_What you should do_
Repeat each entry below exactly, omitting any picture it holds.
##### Records for this exercise #####
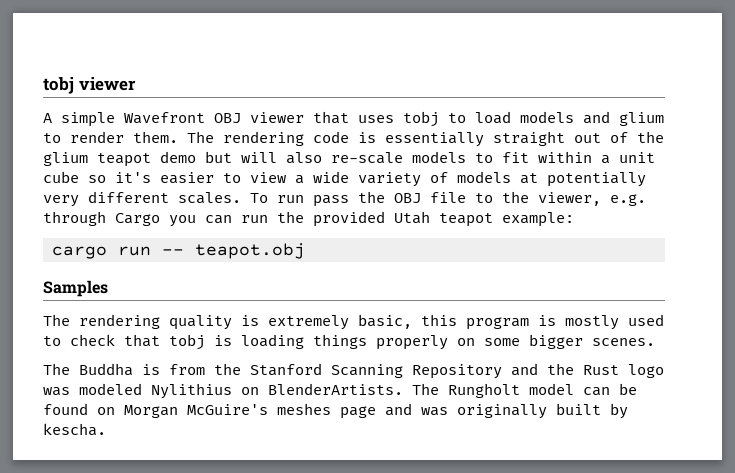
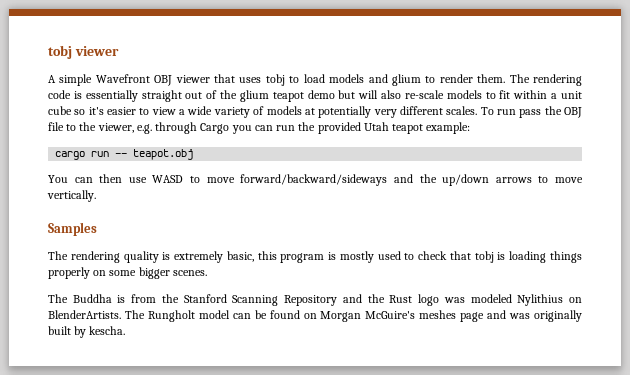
(305, 251) none -> [48,174,584,186] [47,190,96,202] // You can then use WASD to move forward/backward/sideways and the up/down arrows to move vertically.

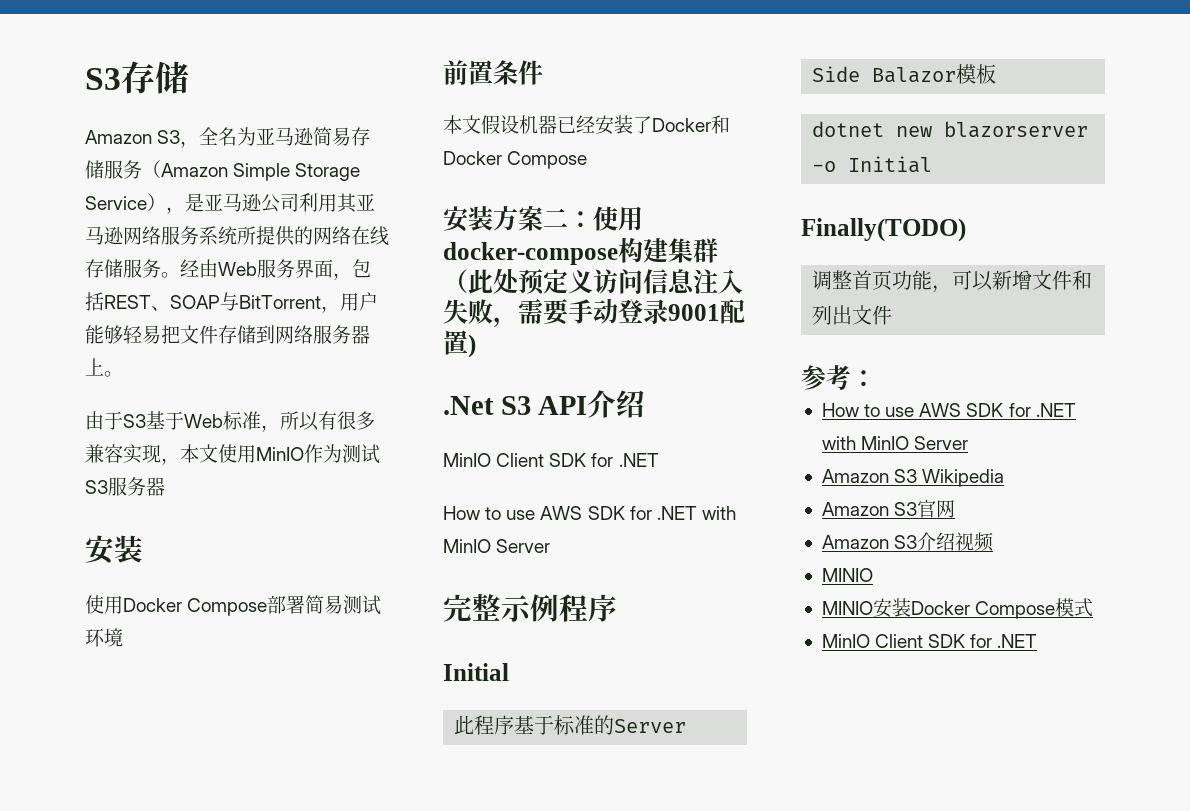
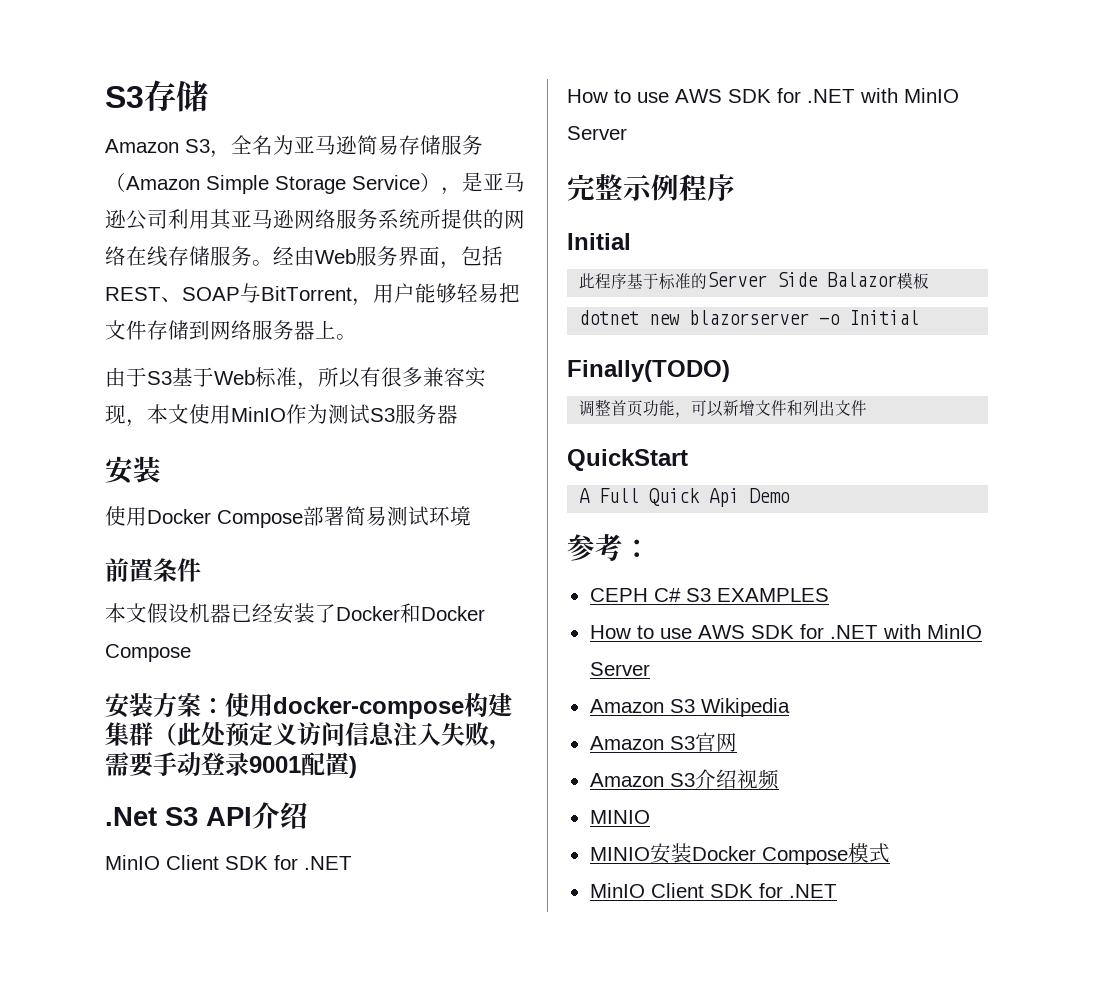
[543,208,568,228] 二 -> (201, 705) none
[801,365,876,390] 参考： -> [567,449,688,471] [579,488,791,507] [567,534,651,561] [589,588,829,602] QuickStart // A Full Quick Api Demo // 参考： // CEPH C# S3 EXAMPLES

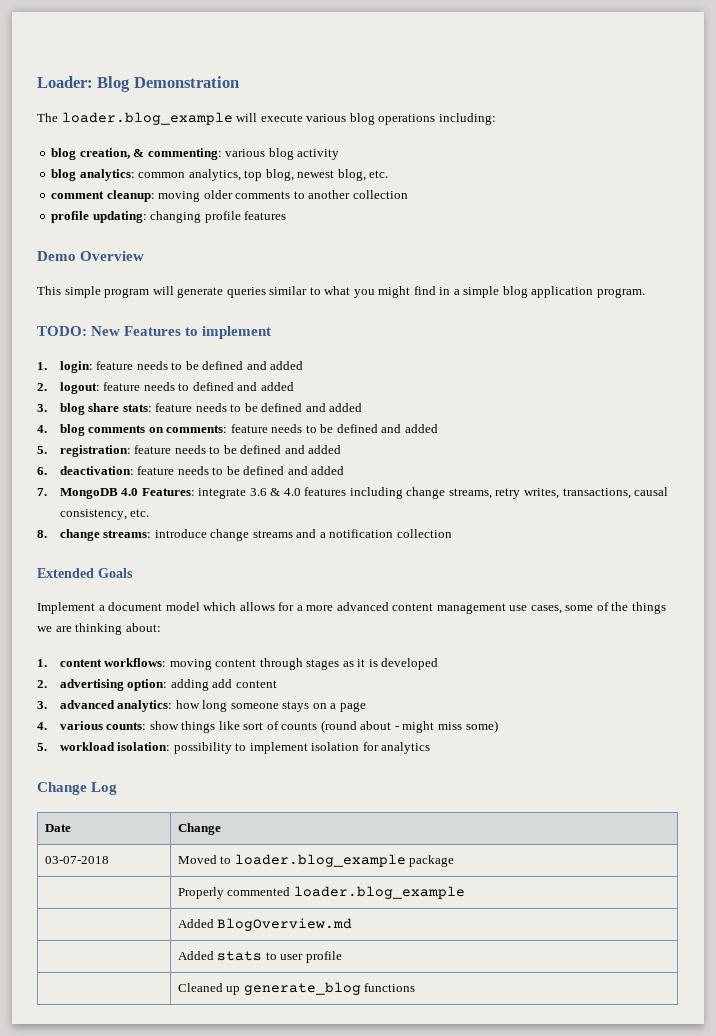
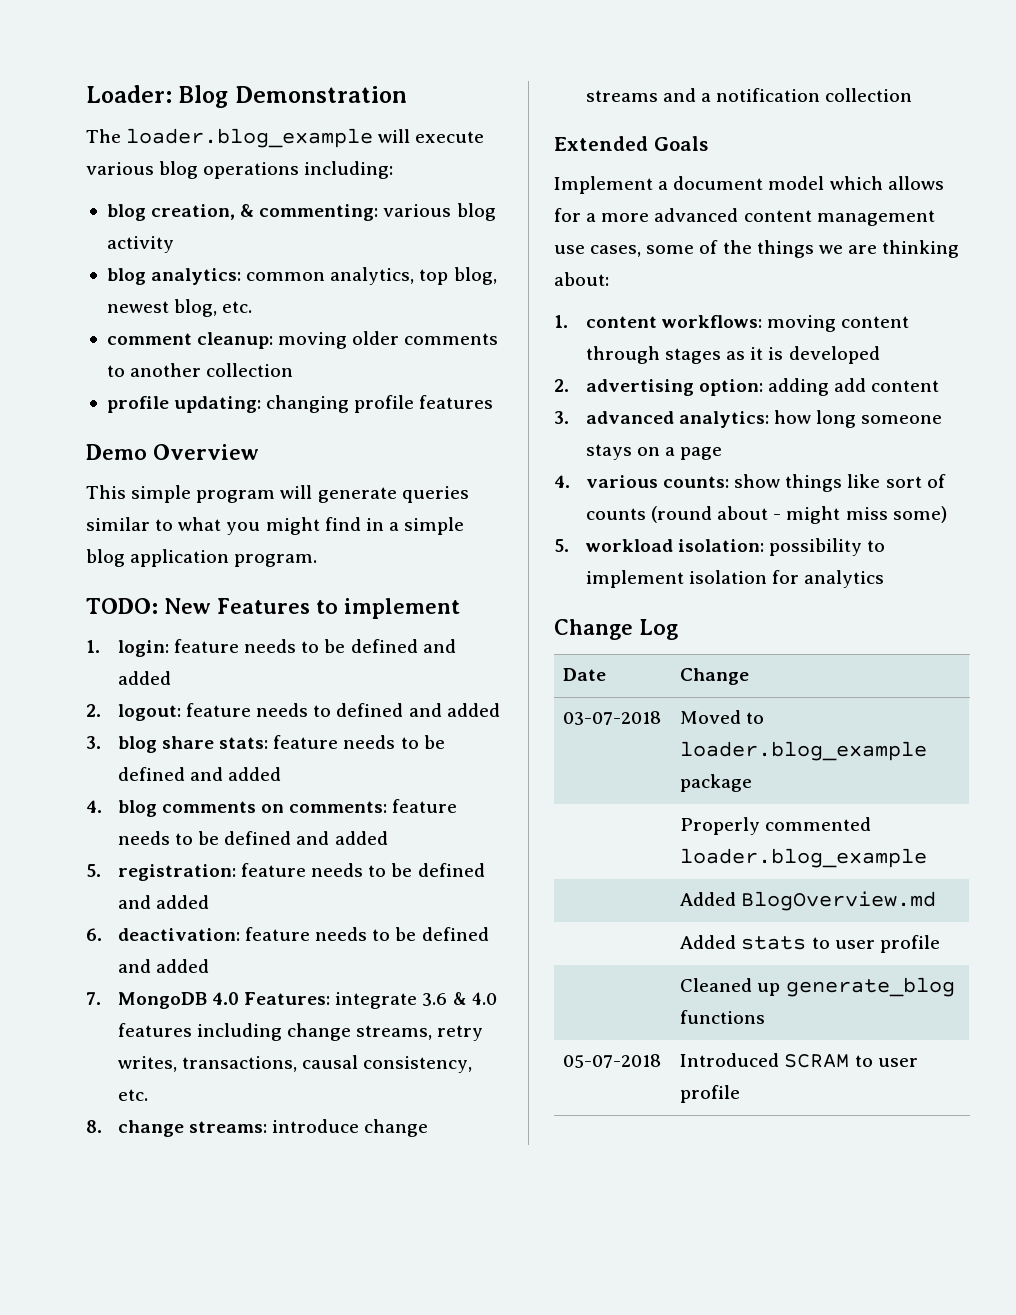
(416, 987) none -> [563,1054,662,1068] [680,1053,918,1068] [680,1085,741,1103] // 05-07-2018 | Introduced SCRAM to user profile

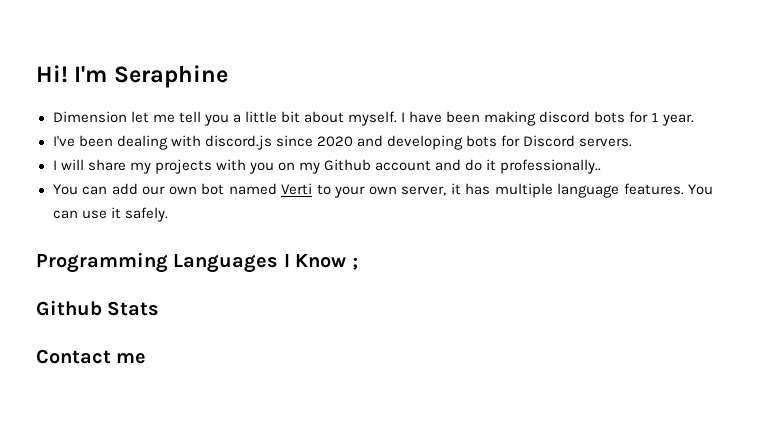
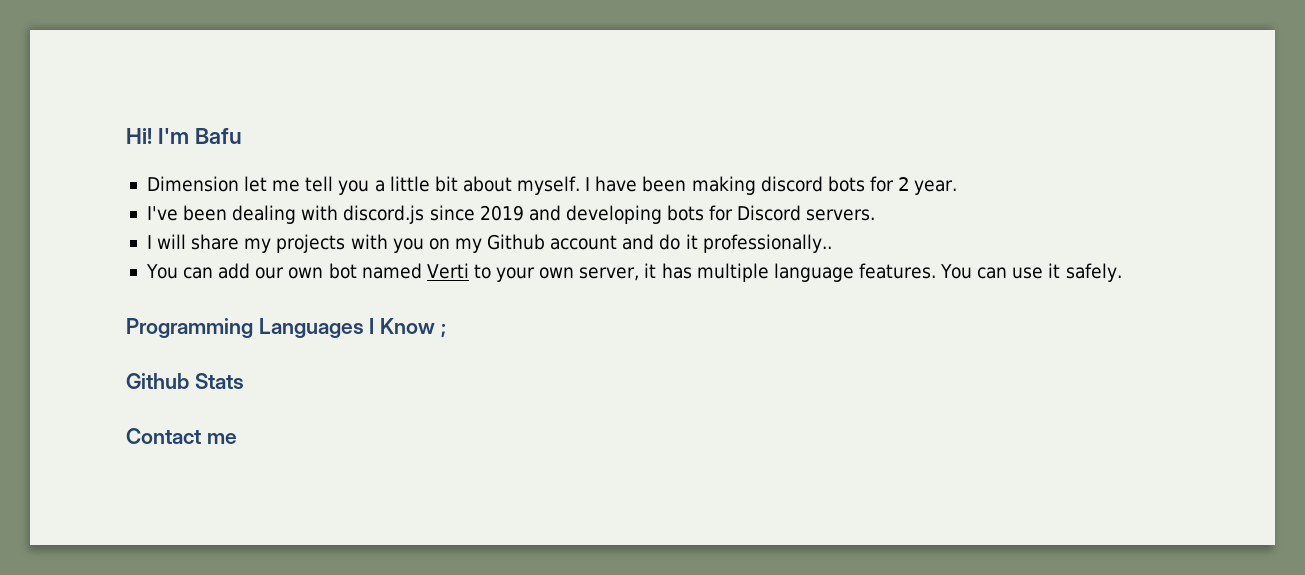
[113,65,228,88] Seraphine -> [194,128,242,144] Bafu
[651,113,660,122] 1 -> [898,177,910,191] 2
[316,136,353,147] 2020 -> [479,205,524,221] 2019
#####
_Answer to the exercise_
(305, 251) none -> [48,174,584,186] [47,190,96,202] // You can then use WASD to move forward/backward/sideways and the up/down arrows to move vertically.

[543,208,568,228] 二 -> (201, 705) none
[801,365,876,390] 参考： -> [567,449,688,471] [579,488,791,507] [567,534,651,561] [589,588,829,602] QuickStart // A Full Quick Api Demo // 参考： // CEPH C# S3 EXAMPLES

(416, 987) none -> [563,1054,662,1068] [680,1053,918,1068] [680,1085,741,1103] // 05-07-2018 | Introduced SCRAM to user profile

[113,65,228,88] Seraphine -> [194,128,242,144] Bafu
[651,113,660,122] 1 -> [898,177,910,191] 2
[316,136,353,147] 2020 -> [479,205,524,221] 2019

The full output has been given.